▶ Teks Bacaan
● ● ● ●

Menerima apa adanya
Pada suatu kesempatan saya mendapat undangan untuk memberkati sebuah rumah. Keluarga itu saya belum kenal sebelumnya. Saya menemukan sesuatu yang unik di rumah itu. Pasutri ini memiliki seorang putera yang mengalami retardasi mental. Sambil duduk ngobrol, anak itu datang dan duduk di pangkuan ayahnya. Beberapa kali saya melihat ayahnya mengelus-elus kepala anak itu, mengatakan sayang kepadanya, anak papa paling paling hebat, ia memberi hp-nya supaya anak itu main game yang bisa dimainkannya. Suasananya sangat akrab. Sang ayah memperkenalkannya kepada saya. Ia masih malu-malu tetapi akhirnya bisa menyebut kata Mo. Ibunya juga menaruh kasih sayang kepada anak usia 10 tahun ini.
Pada kesempatan makan bersama, bapa keluarga itu memulai pembicaraan dengan saya. Ia mengharapkan supaya saya tidak merasa kaget karena mengetahui bahwa anaknya mengalami retardasi mental. Saya mengangguk dan mengatakan kepadanya bahwa anak itu adalah pemberian dari Tuhan. Semua orang tua menginginkan yang terbaik tetapi Tuhan yang memberi dan manusia dalam hal ini orang tua menerima apa adanya. Ia mengatakan bahwa jawaban saya tepat sekali bahwa anak adalah hadia dari Tuhan. Ia mengakui bahwa dari anaknya dia belajar banyak hal misalnya bagaimana menjadi orang sabar, bagaimana mengasihi istri dan anaknya. Dia juga bersyukur karena Tuhan memberkati usahanya yang berkembang luar biasa sehingga mereka tidak mengalami kesulitan apa pun. Rumah yang diberkati adalah salah satu berkat yang kelihatan. Ia juga berbangga karena anaknya adalah berkat istimewa dari Tuhan dan ia menerimanya apa adanya.

● ● ● ●

▶ Tugas
Menurut teks bacaan, berapa usia putera pasutri itu?

▶ Data Baris
● ● ● ●

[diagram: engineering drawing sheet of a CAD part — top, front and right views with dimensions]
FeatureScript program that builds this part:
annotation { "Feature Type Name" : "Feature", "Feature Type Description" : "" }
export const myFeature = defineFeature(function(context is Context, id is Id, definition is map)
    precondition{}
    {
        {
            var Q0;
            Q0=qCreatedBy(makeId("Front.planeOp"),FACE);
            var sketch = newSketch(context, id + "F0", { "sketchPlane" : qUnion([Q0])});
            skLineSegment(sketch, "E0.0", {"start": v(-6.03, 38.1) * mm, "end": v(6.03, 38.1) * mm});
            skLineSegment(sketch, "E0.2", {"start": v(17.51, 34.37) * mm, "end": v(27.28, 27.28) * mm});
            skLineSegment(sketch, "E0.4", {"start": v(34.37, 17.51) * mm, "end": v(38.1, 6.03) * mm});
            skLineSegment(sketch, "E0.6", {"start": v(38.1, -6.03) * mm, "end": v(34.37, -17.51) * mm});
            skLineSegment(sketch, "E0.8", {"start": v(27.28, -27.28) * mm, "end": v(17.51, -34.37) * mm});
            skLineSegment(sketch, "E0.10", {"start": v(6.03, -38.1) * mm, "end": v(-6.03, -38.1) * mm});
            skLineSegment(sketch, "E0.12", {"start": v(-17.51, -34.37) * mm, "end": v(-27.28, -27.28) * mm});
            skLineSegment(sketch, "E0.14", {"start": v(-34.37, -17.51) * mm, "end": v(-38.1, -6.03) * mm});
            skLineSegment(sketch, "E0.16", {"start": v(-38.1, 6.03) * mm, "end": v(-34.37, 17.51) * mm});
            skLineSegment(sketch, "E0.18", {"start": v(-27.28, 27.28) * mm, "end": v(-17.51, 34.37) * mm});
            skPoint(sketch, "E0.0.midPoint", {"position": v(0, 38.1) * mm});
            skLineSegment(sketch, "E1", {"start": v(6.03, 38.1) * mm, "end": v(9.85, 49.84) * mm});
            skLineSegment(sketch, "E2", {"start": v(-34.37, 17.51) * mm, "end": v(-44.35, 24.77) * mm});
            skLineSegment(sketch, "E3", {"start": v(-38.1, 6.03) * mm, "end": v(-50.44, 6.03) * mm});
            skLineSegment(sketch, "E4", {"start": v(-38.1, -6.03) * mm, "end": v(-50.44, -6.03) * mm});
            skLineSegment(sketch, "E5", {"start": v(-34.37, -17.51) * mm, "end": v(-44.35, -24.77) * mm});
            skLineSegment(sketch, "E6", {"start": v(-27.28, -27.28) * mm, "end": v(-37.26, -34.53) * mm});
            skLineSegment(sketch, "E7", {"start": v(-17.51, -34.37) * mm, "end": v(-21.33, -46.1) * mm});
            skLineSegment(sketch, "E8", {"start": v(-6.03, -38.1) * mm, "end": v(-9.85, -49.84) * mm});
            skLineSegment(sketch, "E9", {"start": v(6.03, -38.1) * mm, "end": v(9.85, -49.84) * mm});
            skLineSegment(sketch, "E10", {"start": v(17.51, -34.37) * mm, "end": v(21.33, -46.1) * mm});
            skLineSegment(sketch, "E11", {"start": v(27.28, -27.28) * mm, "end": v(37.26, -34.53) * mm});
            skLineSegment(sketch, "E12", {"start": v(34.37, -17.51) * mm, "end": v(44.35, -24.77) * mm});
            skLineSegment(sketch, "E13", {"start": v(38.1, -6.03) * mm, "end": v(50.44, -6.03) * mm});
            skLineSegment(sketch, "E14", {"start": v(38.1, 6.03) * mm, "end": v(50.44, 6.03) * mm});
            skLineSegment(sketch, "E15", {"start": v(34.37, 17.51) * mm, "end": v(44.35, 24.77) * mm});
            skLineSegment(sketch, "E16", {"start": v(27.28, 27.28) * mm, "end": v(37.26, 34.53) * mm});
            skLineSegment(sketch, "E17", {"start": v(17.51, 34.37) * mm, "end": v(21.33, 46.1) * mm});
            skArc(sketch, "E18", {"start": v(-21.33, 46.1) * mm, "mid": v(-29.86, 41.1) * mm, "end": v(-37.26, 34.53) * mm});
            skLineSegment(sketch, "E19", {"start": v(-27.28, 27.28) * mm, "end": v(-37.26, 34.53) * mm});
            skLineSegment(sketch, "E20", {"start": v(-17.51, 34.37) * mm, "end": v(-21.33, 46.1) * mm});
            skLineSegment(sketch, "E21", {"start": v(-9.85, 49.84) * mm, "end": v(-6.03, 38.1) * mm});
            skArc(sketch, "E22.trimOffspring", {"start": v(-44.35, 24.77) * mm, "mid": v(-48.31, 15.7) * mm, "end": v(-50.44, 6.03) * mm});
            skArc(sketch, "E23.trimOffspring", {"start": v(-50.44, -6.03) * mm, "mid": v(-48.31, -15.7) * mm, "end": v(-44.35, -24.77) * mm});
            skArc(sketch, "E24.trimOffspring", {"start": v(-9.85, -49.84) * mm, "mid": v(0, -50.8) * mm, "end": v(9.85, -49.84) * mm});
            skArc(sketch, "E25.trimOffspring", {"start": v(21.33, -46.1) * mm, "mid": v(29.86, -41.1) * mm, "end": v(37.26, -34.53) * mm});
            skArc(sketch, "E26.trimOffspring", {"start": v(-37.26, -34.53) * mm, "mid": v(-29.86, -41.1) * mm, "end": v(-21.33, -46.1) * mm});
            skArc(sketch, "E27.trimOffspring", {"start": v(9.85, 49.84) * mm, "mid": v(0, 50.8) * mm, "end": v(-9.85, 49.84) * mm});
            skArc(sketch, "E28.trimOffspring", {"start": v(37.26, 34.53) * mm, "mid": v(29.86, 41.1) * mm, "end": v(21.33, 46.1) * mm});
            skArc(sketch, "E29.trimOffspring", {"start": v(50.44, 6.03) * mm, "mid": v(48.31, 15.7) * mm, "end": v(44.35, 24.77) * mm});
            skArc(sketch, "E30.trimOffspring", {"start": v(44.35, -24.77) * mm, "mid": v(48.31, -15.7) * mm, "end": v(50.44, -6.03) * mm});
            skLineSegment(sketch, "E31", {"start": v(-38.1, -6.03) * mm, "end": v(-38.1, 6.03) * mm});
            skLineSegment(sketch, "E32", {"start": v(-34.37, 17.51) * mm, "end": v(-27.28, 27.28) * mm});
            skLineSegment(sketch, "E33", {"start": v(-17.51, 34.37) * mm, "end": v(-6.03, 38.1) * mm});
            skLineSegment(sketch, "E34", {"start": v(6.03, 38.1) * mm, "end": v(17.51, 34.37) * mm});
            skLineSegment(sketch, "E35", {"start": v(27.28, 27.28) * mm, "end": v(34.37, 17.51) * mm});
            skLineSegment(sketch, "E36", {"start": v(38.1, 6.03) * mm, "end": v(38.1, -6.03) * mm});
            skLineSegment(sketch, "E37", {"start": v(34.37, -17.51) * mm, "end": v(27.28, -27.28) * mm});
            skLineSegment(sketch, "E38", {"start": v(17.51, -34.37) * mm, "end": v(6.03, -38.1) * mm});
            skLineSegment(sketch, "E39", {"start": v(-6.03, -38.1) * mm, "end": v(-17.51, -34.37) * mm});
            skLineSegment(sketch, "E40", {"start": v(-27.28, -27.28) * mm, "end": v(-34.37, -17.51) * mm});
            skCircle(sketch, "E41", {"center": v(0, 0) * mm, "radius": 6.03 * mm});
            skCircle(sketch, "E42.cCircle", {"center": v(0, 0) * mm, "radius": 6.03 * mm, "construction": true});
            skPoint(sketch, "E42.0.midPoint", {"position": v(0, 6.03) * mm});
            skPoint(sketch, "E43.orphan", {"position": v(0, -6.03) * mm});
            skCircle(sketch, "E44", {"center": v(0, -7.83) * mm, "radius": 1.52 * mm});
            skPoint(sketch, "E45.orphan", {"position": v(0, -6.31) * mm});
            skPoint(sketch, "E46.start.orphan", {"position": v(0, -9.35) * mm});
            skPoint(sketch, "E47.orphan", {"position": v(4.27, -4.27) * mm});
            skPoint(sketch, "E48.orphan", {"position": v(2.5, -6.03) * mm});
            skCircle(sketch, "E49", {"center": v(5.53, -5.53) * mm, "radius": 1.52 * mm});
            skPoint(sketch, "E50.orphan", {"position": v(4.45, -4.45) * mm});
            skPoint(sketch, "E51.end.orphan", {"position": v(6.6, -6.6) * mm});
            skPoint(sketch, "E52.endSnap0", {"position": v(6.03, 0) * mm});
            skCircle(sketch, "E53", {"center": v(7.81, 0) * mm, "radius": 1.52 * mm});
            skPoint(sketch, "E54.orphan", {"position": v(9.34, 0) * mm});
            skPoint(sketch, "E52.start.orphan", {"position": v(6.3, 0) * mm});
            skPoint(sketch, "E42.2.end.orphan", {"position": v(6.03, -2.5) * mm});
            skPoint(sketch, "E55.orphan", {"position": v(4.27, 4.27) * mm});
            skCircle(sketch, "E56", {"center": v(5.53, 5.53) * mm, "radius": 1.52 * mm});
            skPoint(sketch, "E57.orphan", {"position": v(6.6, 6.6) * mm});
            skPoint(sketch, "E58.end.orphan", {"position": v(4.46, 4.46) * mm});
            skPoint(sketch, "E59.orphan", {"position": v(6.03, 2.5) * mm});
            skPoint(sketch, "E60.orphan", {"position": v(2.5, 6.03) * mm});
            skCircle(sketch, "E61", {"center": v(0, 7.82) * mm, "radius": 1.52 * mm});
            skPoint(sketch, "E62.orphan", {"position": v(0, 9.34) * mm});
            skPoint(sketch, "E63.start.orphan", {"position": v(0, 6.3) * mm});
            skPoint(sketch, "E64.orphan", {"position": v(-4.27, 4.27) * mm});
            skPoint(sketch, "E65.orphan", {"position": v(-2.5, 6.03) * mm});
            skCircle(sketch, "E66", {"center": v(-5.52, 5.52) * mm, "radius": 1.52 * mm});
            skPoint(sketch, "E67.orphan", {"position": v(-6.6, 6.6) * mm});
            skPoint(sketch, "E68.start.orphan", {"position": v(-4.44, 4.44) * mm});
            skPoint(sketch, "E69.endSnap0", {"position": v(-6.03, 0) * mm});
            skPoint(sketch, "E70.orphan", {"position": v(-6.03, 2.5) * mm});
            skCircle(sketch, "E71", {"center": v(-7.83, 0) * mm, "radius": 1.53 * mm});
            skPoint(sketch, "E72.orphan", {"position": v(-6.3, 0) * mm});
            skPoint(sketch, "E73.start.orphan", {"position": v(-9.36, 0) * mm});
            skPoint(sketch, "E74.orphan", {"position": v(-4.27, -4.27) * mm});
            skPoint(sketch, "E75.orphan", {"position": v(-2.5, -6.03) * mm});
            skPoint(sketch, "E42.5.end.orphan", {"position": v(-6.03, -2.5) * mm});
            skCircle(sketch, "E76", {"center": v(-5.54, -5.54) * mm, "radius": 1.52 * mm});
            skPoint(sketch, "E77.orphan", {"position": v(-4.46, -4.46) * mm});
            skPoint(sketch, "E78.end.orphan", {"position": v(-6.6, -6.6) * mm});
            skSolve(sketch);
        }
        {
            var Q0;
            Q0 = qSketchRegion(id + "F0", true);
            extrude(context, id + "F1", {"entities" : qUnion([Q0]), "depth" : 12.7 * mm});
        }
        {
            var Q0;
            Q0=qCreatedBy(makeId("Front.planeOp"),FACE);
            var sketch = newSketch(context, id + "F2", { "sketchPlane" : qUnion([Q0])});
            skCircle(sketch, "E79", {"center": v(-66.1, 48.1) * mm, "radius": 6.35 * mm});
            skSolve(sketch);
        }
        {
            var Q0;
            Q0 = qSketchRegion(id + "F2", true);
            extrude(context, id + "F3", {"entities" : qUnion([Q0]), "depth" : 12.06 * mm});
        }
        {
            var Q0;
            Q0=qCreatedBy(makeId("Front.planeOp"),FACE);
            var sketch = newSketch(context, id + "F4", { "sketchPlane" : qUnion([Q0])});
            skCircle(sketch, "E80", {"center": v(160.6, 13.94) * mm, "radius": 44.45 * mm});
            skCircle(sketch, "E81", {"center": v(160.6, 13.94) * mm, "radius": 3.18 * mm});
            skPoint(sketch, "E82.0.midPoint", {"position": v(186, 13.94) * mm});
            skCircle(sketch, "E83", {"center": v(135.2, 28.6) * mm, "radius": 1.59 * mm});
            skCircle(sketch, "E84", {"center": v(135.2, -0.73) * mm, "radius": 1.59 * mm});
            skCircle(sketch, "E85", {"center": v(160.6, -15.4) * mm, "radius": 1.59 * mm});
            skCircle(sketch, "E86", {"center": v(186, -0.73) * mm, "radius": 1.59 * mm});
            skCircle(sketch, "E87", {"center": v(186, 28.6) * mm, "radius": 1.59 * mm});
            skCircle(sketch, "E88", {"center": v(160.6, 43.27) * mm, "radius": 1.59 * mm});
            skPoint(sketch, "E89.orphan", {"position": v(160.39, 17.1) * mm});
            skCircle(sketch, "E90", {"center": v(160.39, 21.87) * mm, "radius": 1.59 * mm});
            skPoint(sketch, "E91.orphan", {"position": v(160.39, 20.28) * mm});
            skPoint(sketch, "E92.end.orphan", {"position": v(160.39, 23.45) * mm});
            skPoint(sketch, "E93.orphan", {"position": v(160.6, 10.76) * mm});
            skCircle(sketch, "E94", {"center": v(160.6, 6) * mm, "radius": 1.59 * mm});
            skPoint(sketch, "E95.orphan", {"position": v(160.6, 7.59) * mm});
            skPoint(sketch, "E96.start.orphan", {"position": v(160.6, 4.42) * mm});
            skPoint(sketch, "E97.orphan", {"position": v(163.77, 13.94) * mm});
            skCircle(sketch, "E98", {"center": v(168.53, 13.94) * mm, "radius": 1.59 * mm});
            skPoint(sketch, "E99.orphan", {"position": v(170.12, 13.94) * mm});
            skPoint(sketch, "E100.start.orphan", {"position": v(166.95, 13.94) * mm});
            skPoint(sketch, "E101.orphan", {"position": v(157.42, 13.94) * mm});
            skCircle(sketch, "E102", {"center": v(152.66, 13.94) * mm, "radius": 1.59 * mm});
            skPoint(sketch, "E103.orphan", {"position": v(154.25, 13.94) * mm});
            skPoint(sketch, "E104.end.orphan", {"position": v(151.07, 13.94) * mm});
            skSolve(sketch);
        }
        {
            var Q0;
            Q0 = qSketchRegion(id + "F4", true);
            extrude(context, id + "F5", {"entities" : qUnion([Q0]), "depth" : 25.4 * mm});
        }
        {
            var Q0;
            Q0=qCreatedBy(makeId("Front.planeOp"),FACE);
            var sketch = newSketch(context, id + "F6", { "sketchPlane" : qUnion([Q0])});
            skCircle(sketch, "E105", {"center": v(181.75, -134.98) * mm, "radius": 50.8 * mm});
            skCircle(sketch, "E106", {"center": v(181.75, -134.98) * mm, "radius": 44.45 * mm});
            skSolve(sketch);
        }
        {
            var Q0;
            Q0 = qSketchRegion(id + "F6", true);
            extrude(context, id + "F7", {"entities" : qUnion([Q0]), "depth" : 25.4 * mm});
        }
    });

● ● ● ●

▶ Hasil Latihan
Putera pasutri itu berusia 10 tahun.